### PROBLEMA PLANTEADO
Cuenta las líneas del material de abajo que contienen la cadena "hasMemAddr". Responde solo con el número.

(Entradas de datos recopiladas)
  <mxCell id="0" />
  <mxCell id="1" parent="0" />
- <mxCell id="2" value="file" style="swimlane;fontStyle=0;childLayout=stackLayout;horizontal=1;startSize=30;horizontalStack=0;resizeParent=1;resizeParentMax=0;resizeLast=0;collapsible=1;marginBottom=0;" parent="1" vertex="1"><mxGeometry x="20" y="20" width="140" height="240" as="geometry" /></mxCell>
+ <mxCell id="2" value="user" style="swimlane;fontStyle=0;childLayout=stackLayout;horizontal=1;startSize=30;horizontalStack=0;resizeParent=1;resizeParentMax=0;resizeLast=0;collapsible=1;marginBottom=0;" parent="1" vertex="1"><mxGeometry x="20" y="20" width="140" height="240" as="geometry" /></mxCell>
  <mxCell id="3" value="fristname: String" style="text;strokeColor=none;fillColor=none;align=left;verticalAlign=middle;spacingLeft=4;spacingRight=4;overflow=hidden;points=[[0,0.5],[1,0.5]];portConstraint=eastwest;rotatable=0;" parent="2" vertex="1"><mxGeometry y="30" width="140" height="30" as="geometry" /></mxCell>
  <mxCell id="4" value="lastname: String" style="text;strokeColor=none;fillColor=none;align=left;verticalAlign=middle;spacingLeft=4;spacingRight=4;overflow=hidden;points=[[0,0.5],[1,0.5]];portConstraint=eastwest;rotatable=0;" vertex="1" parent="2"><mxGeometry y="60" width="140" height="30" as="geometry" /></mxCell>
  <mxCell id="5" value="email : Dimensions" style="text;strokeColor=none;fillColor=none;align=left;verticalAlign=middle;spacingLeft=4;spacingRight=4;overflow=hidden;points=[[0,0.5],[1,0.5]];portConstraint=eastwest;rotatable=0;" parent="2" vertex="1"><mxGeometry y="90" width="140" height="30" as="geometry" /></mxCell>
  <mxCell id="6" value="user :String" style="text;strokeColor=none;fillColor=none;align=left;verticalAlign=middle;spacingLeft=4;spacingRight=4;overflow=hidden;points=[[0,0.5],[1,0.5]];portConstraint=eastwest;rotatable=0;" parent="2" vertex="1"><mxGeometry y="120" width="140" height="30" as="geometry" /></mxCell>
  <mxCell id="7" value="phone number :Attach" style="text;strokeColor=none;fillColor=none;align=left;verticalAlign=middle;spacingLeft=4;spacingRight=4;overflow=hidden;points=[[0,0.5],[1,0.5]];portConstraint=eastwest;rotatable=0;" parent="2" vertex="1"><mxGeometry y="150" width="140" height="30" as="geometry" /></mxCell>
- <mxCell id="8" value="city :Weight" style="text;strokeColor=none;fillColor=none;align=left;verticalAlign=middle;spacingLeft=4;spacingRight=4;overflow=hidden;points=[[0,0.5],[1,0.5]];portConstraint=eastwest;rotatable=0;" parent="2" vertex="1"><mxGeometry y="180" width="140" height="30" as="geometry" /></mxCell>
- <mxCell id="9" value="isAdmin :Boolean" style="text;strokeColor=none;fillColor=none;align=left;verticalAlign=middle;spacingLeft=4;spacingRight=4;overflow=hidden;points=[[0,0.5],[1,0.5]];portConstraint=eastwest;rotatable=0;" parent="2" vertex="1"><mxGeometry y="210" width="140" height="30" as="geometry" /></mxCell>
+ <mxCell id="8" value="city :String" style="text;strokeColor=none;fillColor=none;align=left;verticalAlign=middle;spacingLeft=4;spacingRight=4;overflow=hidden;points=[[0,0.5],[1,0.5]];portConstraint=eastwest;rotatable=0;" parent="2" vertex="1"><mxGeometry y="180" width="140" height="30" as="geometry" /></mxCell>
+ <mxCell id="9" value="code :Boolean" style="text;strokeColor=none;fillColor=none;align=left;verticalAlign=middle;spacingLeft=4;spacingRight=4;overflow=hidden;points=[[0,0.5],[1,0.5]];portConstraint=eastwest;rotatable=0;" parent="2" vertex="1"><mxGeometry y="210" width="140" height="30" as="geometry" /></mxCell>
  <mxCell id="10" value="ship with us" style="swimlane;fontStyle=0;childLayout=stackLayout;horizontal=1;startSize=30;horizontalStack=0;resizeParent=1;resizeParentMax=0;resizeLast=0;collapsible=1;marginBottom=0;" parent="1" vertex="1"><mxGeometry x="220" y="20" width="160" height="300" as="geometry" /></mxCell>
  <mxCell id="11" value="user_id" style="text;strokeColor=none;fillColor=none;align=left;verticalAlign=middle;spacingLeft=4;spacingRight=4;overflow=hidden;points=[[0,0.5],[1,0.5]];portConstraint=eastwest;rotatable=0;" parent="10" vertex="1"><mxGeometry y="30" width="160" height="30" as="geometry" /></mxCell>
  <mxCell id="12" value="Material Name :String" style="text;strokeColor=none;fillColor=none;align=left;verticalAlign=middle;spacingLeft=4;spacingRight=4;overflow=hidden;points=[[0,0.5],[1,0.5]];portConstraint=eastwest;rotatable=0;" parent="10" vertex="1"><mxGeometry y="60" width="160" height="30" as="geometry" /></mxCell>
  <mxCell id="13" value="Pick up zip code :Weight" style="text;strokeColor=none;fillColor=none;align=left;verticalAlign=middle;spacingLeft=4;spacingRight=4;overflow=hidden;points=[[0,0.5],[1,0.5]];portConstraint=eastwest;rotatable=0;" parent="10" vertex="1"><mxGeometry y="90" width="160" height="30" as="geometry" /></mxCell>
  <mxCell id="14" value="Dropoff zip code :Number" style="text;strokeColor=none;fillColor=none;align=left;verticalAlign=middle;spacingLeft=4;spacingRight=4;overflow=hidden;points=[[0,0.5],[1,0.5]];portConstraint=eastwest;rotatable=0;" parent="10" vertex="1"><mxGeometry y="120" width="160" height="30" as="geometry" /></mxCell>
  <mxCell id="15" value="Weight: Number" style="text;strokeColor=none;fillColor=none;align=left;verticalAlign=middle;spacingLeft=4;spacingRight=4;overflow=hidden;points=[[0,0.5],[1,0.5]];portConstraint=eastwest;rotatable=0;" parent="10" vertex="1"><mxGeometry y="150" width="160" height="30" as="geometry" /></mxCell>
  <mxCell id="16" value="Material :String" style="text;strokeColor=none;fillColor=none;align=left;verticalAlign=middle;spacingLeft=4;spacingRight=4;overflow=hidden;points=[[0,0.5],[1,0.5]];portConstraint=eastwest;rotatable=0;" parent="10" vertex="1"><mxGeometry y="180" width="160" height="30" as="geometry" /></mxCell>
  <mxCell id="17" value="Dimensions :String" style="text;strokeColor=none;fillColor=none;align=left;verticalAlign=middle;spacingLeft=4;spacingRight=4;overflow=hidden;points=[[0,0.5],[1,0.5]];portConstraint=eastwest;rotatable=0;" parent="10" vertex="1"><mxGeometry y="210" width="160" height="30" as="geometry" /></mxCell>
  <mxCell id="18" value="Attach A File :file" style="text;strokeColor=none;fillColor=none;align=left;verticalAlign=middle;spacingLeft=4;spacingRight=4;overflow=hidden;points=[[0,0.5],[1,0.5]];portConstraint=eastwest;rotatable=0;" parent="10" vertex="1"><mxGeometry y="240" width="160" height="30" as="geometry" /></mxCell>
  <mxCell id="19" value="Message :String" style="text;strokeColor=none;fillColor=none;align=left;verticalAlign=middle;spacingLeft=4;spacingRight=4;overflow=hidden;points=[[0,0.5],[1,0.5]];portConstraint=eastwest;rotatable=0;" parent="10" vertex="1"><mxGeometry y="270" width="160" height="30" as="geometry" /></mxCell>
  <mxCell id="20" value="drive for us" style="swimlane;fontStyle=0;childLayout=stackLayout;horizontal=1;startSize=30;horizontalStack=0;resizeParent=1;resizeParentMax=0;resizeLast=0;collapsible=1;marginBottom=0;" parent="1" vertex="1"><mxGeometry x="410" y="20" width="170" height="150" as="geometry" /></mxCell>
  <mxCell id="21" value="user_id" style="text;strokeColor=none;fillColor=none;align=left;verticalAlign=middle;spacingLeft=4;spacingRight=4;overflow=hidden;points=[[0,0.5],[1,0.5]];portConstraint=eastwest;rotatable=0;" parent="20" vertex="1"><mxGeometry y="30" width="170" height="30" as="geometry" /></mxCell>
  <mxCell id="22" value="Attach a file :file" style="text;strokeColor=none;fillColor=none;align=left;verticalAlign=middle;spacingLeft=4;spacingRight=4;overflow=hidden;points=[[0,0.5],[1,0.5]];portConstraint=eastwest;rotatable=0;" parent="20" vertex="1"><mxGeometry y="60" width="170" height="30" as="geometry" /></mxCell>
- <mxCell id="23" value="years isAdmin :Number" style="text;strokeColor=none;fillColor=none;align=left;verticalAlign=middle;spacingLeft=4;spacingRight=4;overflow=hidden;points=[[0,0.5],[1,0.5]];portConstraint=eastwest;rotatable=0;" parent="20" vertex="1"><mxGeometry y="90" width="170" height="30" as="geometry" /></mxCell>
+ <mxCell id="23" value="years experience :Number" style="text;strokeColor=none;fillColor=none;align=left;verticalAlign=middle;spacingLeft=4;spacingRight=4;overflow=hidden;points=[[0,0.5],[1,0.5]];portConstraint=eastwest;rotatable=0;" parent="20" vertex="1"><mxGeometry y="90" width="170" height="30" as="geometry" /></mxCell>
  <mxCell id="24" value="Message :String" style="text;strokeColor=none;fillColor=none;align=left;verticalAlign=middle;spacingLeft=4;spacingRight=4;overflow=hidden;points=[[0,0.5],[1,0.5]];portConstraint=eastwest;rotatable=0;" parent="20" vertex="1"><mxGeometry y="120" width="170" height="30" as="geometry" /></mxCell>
==
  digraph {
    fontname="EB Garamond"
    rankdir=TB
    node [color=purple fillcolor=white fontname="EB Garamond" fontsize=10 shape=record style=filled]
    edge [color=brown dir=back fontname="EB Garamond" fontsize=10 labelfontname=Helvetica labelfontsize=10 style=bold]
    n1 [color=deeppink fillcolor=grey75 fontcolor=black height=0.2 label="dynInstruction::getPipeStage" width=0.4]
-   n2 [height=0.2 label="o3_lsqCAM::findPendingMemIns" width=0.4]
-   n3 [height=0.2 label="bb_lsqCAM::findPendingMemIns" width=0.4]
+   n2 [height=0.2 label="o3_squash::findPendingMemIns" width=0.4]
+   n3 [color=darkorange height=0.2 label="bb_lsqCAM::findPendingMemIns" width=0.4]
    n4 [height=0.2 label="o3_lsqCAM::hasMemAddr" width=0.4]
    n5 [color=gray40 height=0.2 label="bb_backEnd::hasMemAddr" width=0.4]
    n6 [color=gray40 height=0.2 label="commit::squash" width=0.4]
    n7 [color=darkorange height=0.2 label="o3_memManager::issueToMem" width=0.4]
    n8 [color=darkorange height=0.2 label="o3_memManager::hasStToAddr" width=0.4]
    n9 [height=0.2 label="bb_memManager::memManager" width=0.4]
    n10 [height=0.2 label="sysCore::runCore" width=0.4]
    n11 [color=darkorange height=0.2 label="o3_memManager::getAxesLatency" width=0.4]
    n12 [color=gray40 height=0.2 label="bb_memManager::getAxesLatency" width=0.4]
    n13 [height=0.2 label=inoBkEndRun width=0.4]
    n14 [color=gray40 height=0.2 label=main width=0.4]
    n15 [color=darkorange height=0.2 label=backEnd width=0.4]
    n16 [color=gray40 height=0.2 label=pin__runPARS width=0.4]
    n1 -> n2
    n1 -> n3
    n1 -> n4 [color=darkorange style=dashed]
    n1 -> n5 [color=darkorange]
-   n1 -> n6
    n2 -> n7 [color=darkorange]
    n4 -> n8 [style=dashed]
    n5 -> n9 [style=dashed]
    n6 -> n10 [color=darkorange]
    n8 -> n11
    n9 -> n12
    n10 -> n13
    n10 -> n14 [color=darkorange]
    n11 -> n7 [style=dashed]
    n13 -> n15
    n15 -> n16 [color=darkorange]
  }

### RESPUESTA CORRECTA
2